## [ASSIGNED TASK]
Reproduce the text of the material below verbatim, omitting the pictures.

BEGIN DATASET

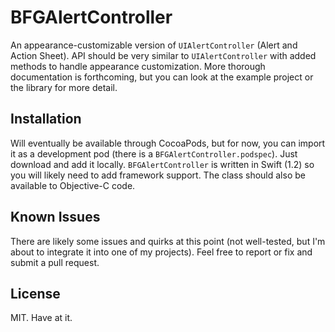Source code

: # BFGAlertController

An appearance-customizable version of `UIAlertController` (Alert and Action Sheet). API should be very similar to `UIAlertController` with added methods to handle appearance customization. More thorough documentation is forthcoming, but you can look at the example project or the library for more detail.

## Installation

Will eventually be available through CocoaPods, but for now, you can import it as a development pod (there is a `BFGAlertController.podspec`). Just download and add it locally. `BFGAlertController` is written in Swift (1.2) so you will likely need to add framework support. The class should also be available to Objective-C code.

## Known Issues

There are likely some issues and quirks at this point (not well-tested, but I'm about to integrate it into one of my projects). Feel free to report or fix and submit a pull request.

## License

MIT. Have at it.
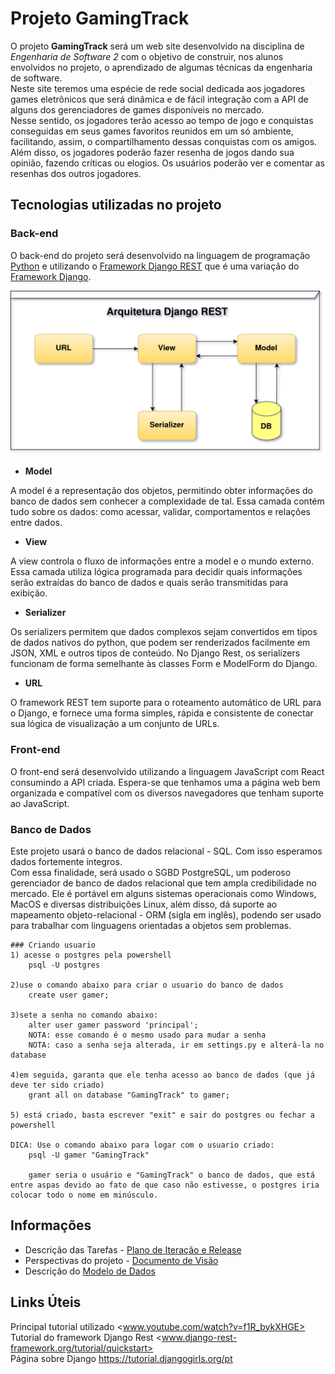 # Projeto GamingTrack

O projeto **GamingTrack** será um web site desenvolvido na disciplina de *Engenharia de Software 2* com o objetivo de construir, nos alunos envolvidos no projeto, o aprendizado de algumas técnicas da engenharia de software.  
Neste site teremos uma espécie de rede social dedicada aos jogadores games eletrônicos que será dinâmica e de fácil integração com a API de alguns dos gerenciadores de games disponíveis no mercado.  
Nesse sentido, os jogadores terão acesso ao tempo de jogo e conquistas conseguidas em seus games favoritos reunidos em um só ambiente, facilitando, assim, o compartilhamento dessas conquistas com os amigos.  
Além disso, os jogadores poderão fazer resenha de jogos dando sua opinião, fazendo críticas ou elogios.
Os usuários poderão ver e comentar as resenhas dos outros jogadores.

## Tecnologias utilizadas no projeto

### Back-end

O back-end do projeto será desenvolvido na linguagem de programação [Python](www.python.org/) e utilizando o [Framework Django REST](www.django-rest-framework.org/) que é uma variação do [Framework Django](www.djangoproject.com/).  

![Arquitetura de funcionamento do Framework Django REST](docs/img/Django_REST.png)

* **Model**

A model é a representação dos objetos, permitindo obter informações do banco de dados sem conhecer a complexidade de tal. Essa camada contém tudo sobre os dados: como acessar, validar, comportamentos e relações entre dados.

* **View**

A view controla o fluxo de informações entre a model e o mundo externo. Essa camada utiliza lógica programada para decidir quais informações serão extraídas do banco de dados e quais serão transmitidas para exibição.

* **Serializer**

Os serializers permitem que dados complexos sejam convertidos em tipos de dados nativos do python, que podem ser renderizados facilmente em JSON, XML e outros tipos de conteúdo. No Django Rest, os serializers funcionam de forma semelhante às classes Form e ModelForm do Django.

* **URL**

O framework REST tem suporte para o roteamento automático de URL para o Django, e fornece uma forma simples, rápida e consistente de conectar sua lógica de visualização a um conjunto de URLs.

### Front-end

O front-end será desenvolvido utilizando a linguagem JavaScript com React consumindo a API criada.
Espera-se que tenhamos uma a página web bem organizada e compatível com os diversos navegadores que tenham suporte ao JavaScript.

### Banco de Dados

Este projeto usará o banco de dados relacional - SQL. Com isso esperamos dados fortemente íntegros.  
Com essa finalidade, será usado o SGBD PostgreSQL, um poderoso gerenciador de banco de dados relacional que tem ampla credibilidade no mercado. Ele é portável em alguns sistemas operacionais como Windows, MacOS e diversas distribuições Linux, além disso, dá suporte ao mapeamento objeto-relacional - ORM (sigla em inglês), podendo ser usado para trabalhar com linguagens orientadas a objetos sem problemas.

    ### Criando usuario
    1) acesse o postgres pela powershell 
        psql -U postgres

    2)use o comando abaixo para criar o usuario do banco de dados
        create user gamer;

    3)sete a senha no comando abaixo: 
        alter user gamer password 'principal';
        NOTA: esse comando é o mesmo usado para mudar a senha
        NOTA: caso a senha seja alterada, ir em settings.py e alterá-la no database

    4)em seguida, garanta que ele tenha acesso ao banco de dados (que já deve ter sido criado)
        grant all on database "GamingTrack" to gamer;

    5) está criado, basta escrever "exit" e sair do postgres ou fechar a powershell

    DICA: Use o comando abaixo para logar com o usuario criado:
        psql -U gamer "GamingTrack"

        gamer seria o usuário e "GamingTrack" o banco de dados, que está entre aspas devido ao fato de que caso não estivesse, o postgres iria colocar todo o nome em minúsculo.

## Informações

* Descrição das Tarefas - [Plano de Iteração e Release](docs/release.md)
* Perspectivas do projeto - [Documento de Visão](docs/doc-visao.md)
* Descrição do [Modelo de Dados](docs/modelo_dados.md)

## Links Úteis

Principal tutorial utilizado <www.youtube.com/watch?v=f1R_bykXHGE>  
Tutorial do framework Django Rest <www.django-rest-framework.org/tutorial/quickstart>  
Página sobre Django <https://tutorial.djangogirls.org/pt>  
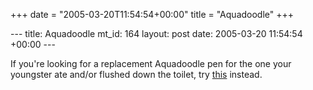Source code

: +++
date = "2005-03-20T11:54:54+00:00"
title = "Aquadoodle"
+++

\--- title: Aquadoodle mt_id: 164 layout: post date: 2005-03-20 11:54:54
+00:00 \---

If you're looking for a replacement Aquadoodle pen for the one your youngster
ate and/or flushed down the toilet, try [
this](http://www.officedepot.com/ddSKU.do?level=SK&id=161513) instead.

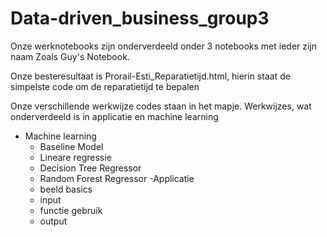 # Data-driven_business_group3

Onze werknotebooks zijn onderverdeeld onder 3 notebooks met ieder zijn naam Zoals Guy's Notebook.

Onze besteresultaat is Prorail-Esti_Reparatietijd.html, hierin staat de simpelste code om de reparatietijd te bepalen

Onze verschillende werkwijze codes staan in het mapje. Werkwijzes, wat onderverdeeld is in applicatie en machine learning
  - Machine learning
    - Baseline Model
    - Lineare regressie
    - Decision Tree Regressor
    - Random Forest Regressor
  -Applicatie
    - beeld basics
    - input
    - functie gebruik
    - output

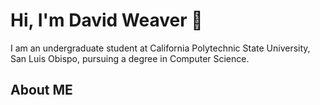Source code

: 
# Hi, I'm David Weaver 👋

I am an undergraduate student at California Polytechnic State University, San Luis Obispo, pursuing a degree in Computer Science.

## About ME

END DATASET

## [RESPONSE AREA]
Source code

: # BFGAlertController

An appearance-customizable version of `UIAlertController` (Alert and Action Sheet). API should be very similar to `UIAlertController` with added methods to handle appearance customization. More thorough documentation is forthcoming, but you can look at the example project or the library for more detail.

## Installation

Will eventually be available through CocoaPods, but for now, you can import it as a development pod (there is a `BFGAlertController.podspec`). Just download and add it locally. `BFGAlertController` is written in Swift (1.2) so you will likely need to add framework support. The class should also be available to Objective-C code.

## Known Issues

There are likely some issues and quirks at this point (not well-tested, but I'm about to integrate it into one of my projects). Feel free to report or fix and submit a pull request.

## License

MIT. Have at it.
 # Projeto GamingTrack

O projeto **GamingTrack** será um web site desenvolvido na disciplina de *Engenharia de Software 2* com o objetivo de construir, nos alunos envolvidos no projeto, o aprendizado de algumas técnicas da engenharia de software.  
Neste site teremos uma espécie de rede social dedicada aos jogadores games eletrônicos que será dinâmica e de fácil integração com a API de alguns dos gerenciadores de games disponíveis no mercado.  
Nesse sentido, os jogadores terão acesso ao tempo de jogo e conquistas conseguidas em seus games favoritos reunidos em um só ambiente, facilitando, assim, o compartilhamento dessas conquistas com os amigos.  
Além disso, os jogadores poderão fazer resenha de jogos dando sua opinião, fazendo críticas ou elogios.
Os usuários poderão ver e comentar as resenhas dos outros jogadores.

## Tecnologias utilizadas no projeto

### Back-end

O back-end do projeto será desenvolvido na linguagem de programação [Python](www.python.org/) e utilizando o [Framework Django REST](www.django-rest-framework.org/) que é uma variação do [Framework Django](www.djangoproject.com/).  

![Arquitetura de funcionamento do Framework Django REST](docs/img/Django_REST.png)

* **Model**

A model é a representação dos objetos, permitindo obter informações do banco de dados sem conhecer a complexidade de tal. Essa camada contém tudo sobre os dados: como acessar, validar, comportamentos e relações entre dados.

* **View**

A view controla o fluxo de informações entre a model e o mundo externo. Essa camada utiliza lógica programada para decidir quais informações serão extraídas do banco de dados e quais serão transmitidas para exibição.

* **Serializer**

Os serializers permitem que dados complexos sejam convertidos em tipos de dados nativos do python, que podem ser renderizados facilmente em JSON, XML e outros tipos de conteúdo. No Django Rest, os serializers funcionam de forma semelhante às classes Form e ModelForm do Django.

* **URL**

O framework REST tem suporte para o roteamento automático de URL para o Django, e fornece uma forma simples, rápida e consistente de conectar sua lógica de visualização a um conjunto de URLs.

### Front-end

O front-end será desenvolvido utilizando a linguagem JavaScript com React consumindo a API criada.
Espera-se que tenhamos uma a página web bem organizada e compatível com os diversos navegadores que tenham suporte ao JavaScript.

### Banco de Dados

Este projeto usará o banco de dados relacional - SQL. Com isso esperamos dados fortemente íntegros.  
Com essa finalidade, será usado o SGBD PostgreSQL, um poderoso gerenciador de banco de dados relacional que tem ampla credibilidade no mercado. Ele é portável em alguns sistemas operacionais como Windows, MacOS e diversas distribuições Linux, além disso, dá suporte ao mapeamento objeto-relacional - ORM (sigla em inglês), podendo ser usado para trabalhar com linguagens orientadas a objetos sem problemas.

    ### Criando usuario
    1) acesse o postgres pela powershell 
        psql -U postgres

    2)use o comando abaixo para criar o usuario do banco de dados
        create user gamer;

    3)sete a senha no comando abaixo: 
        alter user gamer password 'principal';
        NOTA: esse comando é o mesmo usado para mudar a senha
        NOTA: caso a senha seja alterada, ir em settings.py e alterá-la no database

    4)em seguida, garanta que ele tenha acesso ao banco de dados (que já deve ter sido criado)
        grant all on database "GamingTrack" to gamer;

    5) está criado, basta escrever "exit" e sair do postgres ou fechar a powershell

    DICA: Use o comando abaixo para logar com o usuario criado:
        psql -U gamer "GamingTrack"

        gamer seria o usuário e "GamingTrack" o banco de dados, que está entre aspas devido ao fato de que caso não estivesse, o postgres iria colocar todo o nome em minúsculo.

## Informações

* Descrição das Tarefas - [Plano de Iteração e Release](docs/release.md)
* Perspectivas do projeto - [Documento de Visão](docs/doc-visao.md)
* Descrição do [Modelo de Dados](docs/modelo_dados.md)

## Links Úteis

Principal tutorial utilizado <www.youtube.com/watch?v=f1R_bykXHGE>  
Tutorial do framework Django Rest <www.django-rest-framework.org/tutorial/quickstart>  
Página sobre Django <https://tutorial.djangogirls.org/pt>  
Source code

: +++
date = "2005-03-20T11:54:54+00:00"
title = "Aquadoodle"
+++

\--- title: Aquadoodle mt_id: 164 layout: post date: 2005-03-20 11:54:54
+00:00 \---

If you're looking for a replacement Aquadoodle pen for the one your youngster
ate and/or flushed down the toilet, try [
this](http://www.officedepot.com/ddSKU.do?level=SK&id=161513) instead.

 # Data-driven_business_group3

Onze werknotebooks zijn onderverdeeld onder 3 notebooks met ieder zijn naam Zoals Guy's Notebook.

Onze besteresultaat is Prorail-Esti_Reparatietijd.html, hierin staat de simpelste code om de reparatietijd te bepalen

Onze verschillende werkwijze codes staan in het mapje. Werkwijzes, wat onderverdeeld is in applicatie en machine learning
  - Machine learning
    - Baseline Model
    - Lineare regressie
    - Decision Tree Regressor
    - Random Forest Regressor
  -Applicatie
    - beeld basics
    - input
    - functie gebruik
    - output

Source code

: 
# Hi, I'm David Weaver 👋

I am an undergraduate student at California Polytechnic State University, San Luis Obispo, pursuing a degree in Computer Science.

## About ME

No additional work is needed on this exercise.